● **EXERCISE DETAILS**
Among these entries, how many lines have the string "commands" in them? Only the number is needed.
****************
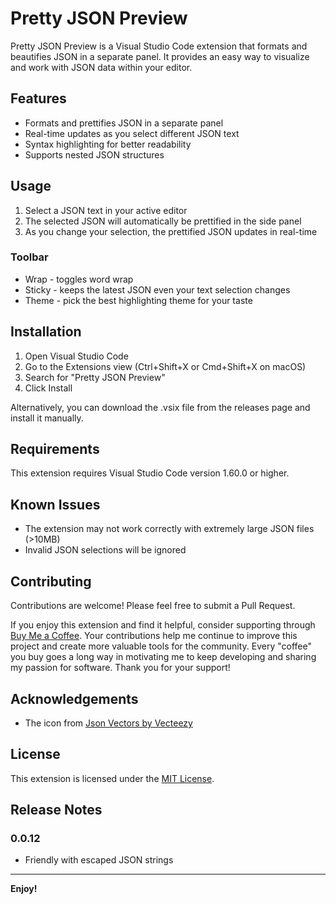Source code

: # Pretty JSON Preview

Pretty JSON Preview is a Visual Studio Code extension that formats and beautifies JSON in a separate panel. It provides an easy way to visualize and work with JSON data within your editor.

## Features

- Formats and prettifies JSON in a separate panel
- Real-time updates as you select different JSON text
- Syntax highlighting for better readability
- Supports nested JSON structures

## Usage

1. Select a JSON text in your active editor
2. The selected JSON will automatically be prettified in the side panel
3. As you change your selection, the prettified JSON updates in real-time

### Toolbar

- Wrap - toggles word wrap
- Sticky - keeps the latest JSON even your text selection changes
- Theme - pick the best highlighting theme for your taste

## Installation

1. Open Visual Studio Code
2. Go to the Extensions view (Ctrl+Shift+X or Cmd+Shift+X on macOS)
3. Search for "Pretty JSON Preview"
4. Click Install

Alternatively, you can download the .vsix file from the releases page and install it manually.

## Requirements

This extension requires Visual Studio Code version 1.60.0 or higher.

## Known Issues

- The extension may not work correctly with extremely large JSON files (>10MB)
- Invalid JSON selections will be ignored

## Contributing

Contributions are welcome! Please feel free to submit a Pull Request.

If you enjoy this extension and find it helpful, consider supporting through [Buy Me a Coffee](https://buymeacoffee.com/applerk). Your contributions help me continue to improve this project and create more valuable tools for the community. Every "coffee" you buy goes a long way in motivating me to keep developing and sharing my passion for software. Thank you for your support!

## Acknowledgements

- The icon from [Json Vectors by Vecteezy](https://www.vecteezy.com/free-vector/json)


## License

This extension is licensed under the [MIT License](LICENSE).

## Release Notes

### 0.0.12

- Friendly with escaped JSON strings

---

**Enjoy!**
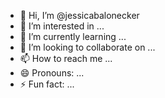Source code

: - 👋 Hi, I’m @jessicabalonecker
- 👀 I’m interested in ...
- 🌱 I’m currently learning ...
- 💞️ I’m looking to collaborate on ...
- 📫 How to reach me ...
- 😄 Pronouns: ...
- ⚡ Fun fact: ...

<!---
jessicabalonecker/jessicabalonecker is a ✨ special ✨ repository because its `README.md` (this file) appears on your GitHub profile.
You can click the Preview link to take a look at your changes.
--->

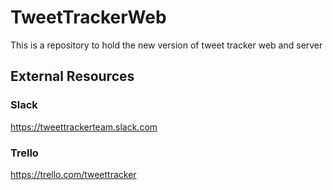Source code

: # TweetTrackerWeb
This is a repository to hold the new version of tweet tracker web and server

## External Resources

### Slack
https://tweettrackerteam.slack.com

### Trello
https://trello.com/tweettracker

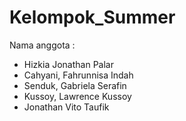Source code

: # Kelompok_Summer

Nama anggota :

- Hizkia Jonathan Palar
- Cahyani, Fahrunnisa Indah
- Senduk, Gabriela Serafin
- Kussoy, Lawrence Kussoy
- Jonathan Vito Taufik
****************
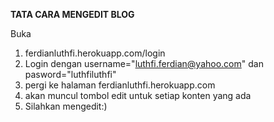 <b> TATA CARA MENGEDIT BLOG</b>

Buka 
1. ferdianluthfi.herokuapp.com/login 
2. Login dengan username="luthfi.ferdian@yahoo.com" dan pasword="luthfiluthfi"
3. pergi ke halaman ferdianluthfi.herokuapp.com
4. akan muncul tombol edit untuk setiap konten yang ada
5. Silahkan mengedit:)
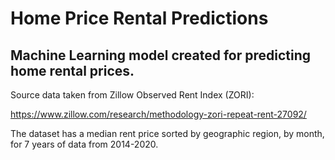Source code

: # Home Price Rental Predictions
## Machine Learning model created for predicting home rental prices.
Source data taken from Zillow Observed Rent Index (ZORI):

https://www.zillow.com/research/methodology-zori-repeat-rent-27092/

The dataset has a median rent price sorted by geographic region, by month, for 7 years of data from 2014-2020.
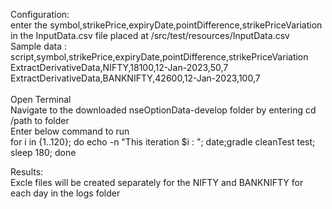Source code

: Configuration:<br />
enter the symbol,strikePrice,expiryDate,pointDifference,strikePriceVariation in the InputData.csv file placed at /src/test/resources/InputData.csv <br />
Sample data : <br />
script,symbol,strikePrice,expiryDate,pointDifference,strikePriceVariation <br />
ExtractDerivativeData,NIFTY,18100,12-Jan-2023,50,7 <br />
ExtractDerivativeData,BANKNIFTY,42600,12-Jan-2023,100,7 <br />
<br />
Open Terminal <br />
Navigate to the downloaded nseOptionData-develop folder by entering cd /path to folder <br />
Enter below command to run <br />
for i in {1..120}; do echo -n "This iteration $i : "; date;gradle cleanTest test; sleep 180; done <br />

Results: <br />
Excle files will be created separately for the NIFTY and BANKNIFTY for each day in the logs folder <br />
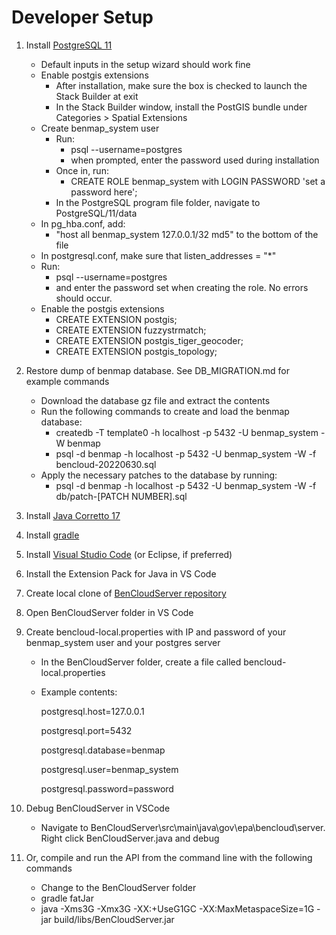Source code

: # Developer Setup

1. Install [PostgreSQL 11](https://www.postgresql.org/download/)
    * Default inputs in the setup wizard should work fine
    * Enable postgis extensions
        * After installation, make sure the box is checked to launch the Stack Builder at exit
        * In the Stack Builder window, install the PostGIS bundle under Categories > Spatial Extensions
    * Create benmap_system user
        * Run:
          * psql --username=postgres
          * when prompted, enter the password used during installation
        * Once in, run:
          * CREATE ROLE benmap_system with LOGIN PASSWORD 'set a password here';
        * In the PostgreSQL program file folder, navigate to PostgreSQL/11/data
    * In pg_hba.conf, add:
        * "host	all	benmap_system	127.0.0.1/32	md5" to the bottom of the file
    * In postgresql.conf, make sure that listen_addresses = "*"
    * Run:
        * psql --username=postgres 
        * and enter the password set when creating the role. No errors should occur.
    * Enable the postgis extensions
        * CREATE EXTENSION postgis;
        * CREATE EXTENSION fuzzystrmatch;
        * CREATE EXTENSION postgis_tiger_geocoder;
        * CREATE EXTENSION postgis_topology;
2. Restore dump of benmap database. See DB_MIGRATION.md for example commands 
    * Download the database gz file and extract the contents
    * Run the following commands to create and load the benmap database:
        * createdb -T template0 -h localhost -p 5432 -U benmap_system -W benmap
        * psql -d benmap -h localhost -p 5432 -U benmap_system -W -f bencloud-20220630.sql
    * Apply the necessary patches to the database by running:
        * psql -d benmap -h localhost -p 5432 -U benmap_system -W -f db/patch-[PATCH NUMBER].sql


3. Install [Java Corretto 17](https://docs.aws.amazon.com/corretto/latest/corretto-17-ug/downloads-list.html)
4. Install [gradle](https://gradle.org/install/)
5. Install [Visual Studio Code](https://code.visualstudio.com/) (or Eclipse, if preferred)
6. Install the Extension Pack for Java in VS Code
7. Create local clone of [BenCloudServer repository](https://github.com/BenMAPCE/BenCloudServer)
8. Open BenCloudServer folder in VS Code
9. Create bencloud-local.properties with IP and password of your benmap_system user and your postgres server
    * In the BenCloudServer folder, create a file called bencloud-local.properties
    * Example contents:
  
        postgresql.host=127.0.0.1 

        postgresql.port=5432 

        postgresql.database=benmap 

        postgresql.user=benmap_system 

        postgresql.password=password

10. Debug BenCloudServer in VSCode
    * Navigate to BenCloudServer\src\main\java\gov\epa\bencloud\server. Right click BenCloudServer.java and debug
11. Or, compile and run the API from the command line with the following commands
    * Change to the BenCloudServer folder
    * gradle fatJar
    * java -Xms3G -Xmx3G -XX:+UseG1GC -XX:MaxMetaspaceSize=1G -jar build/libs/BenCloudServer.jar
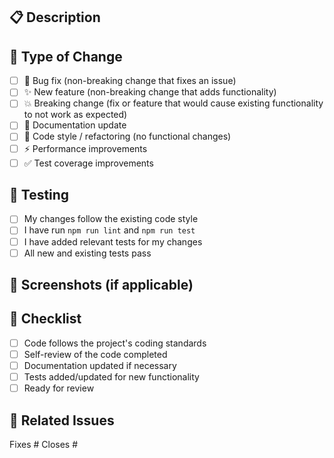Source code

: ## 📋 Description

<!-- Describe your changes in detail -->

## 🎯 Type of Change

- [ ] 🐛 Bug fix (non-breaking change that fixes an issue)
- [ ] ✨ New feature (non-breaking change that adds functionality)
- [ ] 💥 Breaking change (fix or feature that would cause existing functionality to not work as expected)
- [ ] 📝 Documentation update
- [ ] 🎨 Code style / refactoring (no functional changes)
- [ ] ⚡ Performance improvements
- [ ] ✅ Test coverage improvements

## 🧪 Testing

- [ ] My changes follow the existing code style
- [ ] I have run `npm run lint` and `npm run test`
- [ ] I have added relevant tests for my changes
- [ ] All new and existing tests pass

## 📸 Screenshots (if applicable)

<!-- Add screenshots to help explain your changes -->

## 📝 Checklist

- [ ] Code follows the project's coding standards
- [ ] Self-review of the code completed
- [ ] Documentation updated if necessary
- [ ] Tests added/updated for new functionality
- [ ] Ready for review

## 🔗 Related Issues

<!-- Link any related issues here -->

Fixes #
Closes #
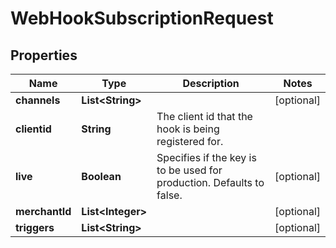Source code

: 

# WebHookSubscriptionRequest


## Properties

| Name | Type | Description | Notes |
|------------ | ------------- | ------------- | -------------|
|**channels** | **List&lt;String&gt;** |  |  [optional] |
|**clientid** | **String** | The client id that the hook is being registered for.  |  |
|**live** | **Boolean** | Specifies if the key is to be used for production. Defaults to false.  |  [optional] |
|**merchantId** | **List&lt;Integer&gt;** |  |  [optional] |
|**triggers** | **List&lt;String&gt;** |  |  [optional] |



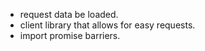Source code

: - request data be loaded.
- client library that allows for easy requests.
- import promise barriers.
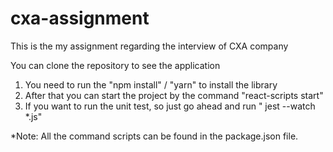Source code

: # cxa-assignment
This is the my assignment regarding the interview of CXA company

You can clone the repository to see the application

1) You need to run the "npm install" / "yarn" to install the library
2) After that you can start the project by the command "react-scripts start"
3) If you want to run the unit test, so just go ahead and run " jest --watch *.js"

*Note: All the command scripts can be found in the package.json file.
****************
● **WRITTEN ANSWER**
3